Court Opinion

ID: 9515054
Source: CourtListenerOpinion
Date Created: 2023-08-06 22:53:25.999887+00
Date Added: 2024-06-11T09:06:24.335848
License: Public Domain

AMUNDSON, Justice
(concurring specially).
[¶ 17.] The issue in this case is whether Jorgenson had an opportunity for a better result during the time of his treatment by Vener. The New Mexico Supreme Court discussed the lost chance doctrine in Alberts v. Schultz and held as follows:
The injury is the lost opportunity of a better result, not the harm caused by the presenting problem. It is not the physical harm itself, but rather the lost chance of avoiding the physical harm .... [t]he causal connection between the negligence and the resultant injury must be medically provable.
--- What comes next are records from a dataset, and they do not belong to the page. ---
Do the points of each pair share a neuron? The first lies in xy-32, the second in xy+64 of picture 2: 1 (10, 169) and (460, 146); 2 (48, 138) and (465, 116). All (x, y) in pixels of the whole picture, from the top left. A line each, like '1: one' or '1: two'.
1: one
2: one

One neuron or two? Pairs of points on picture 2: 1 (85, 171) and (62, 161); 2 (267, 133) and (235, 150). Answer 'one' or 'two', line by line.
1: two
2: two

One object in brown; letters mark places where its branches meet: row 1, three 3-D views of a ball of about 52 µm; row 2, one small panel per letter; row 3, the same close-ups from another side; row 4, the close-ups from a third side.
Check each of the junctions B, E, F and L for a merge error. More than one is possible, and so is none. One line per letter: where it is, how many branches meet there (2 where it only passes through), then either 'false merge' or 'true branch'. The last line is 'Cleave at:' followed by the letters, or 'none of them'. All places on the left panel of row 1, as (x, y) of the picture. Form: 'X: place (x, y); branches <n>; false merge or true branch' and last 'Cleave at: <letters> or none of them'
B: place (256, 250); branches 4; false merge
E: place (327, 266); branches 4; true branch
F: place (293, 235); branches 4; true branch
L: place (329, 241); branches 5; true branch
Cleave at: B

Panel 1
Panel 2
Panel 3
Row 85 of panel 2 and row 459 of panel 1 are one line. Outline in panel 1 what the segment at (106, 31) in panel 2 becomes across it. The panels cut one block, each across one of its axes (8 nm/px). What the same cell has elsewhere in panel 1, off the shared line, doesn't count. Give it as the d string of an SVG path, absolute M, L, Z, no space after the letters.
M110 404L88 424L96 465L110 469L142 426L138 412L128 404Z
The chance of a better result may be conceptualized as a window of time that existed before the malpractice took place; in that window of time the healthcare provider had an opportunity to timely implement proper medical treatments that would avoid or minimize the occurrence of the injury. Through negligent misdiagnosis, inappropriate therapy, or unnecessary delay, the window of time was closed. The act of malpractice may have immediately shut the window of time, or it may have caused a delay during which the window of time expired. The claim is not for the subsequent injury, but for the fact that it is now too late to do anything to avoid the injury. Correcting the problem is no longer possible....
Rather, the patient must present evidence that the harm for which he or she originally sought treatment — the presenting medical problem — was in fact made worse by the lost chance.
126 N.M. 807, 975 P.2d 1279, 1284-85 (N.M.1999).
[¶ 18.] In this case the plaintiff should be allowed to prove that his window of opportunity for a better result was closed due to negligent treatment, which in fact is shown to have made the condition worse. And, therefore, I concur in the majority writing.